** SUPPLIED DATA **
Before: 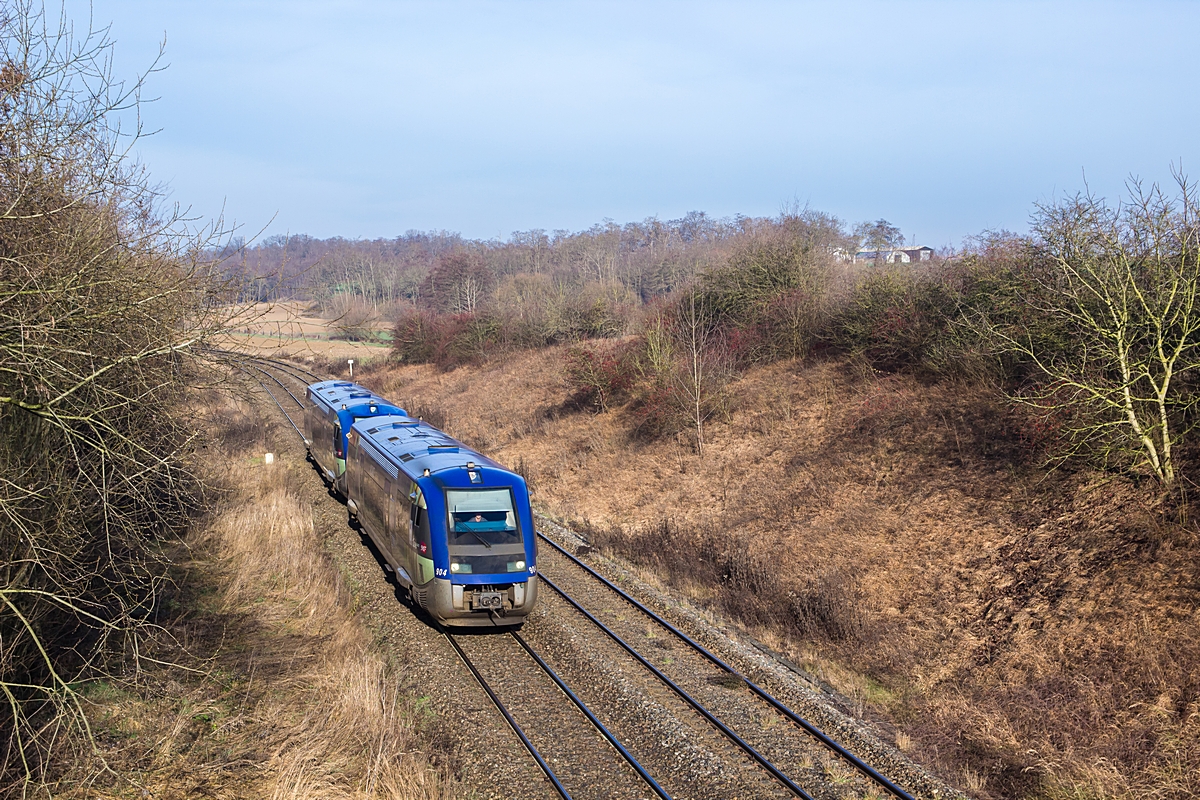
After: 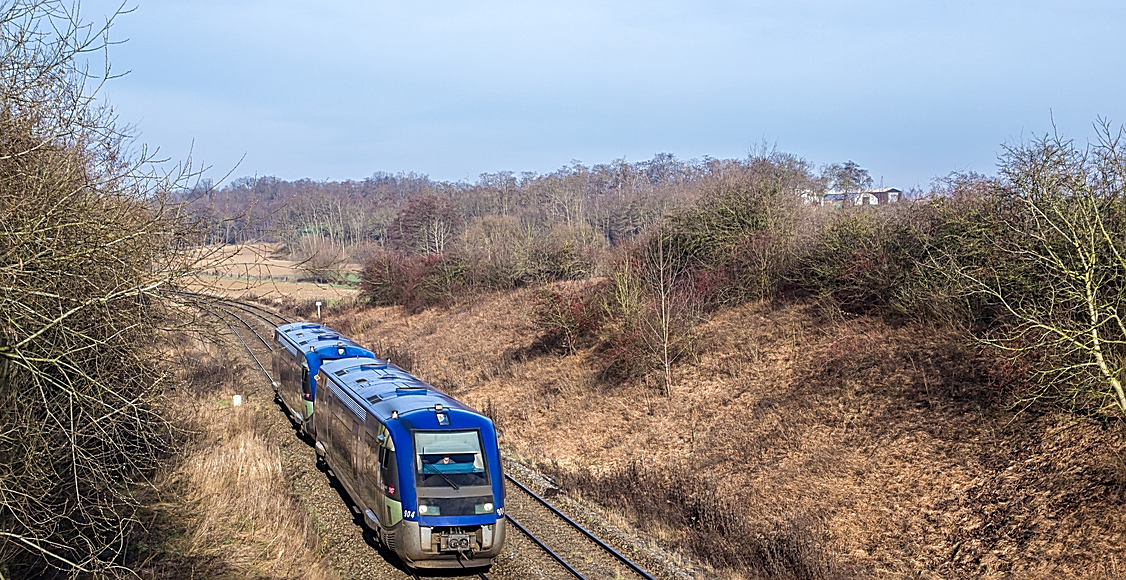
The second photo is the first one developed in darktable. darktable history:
exposure: compensate highlight preservation false
crop: left 2.737%, top 7.287%, right 3.421%, bottom 20.179%
sharpen: on, module defaults
local contrast: on, module defaults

** WHAT IS ASKED **
Change "developed" to "processed" throughout the items and write them out again with nothing else altered. Leave the pictures out of your answer.

** IN RESPONSE **
Before: 
After: 
The second photo is the first one processed in darktable. darktable history:
exposure: compensate highlight preservation false
crop: left 2.737%, top 7.287%, right 3.421%, bottom 20.179%
sharpen: on, module defaults
local contrast: on, module defaults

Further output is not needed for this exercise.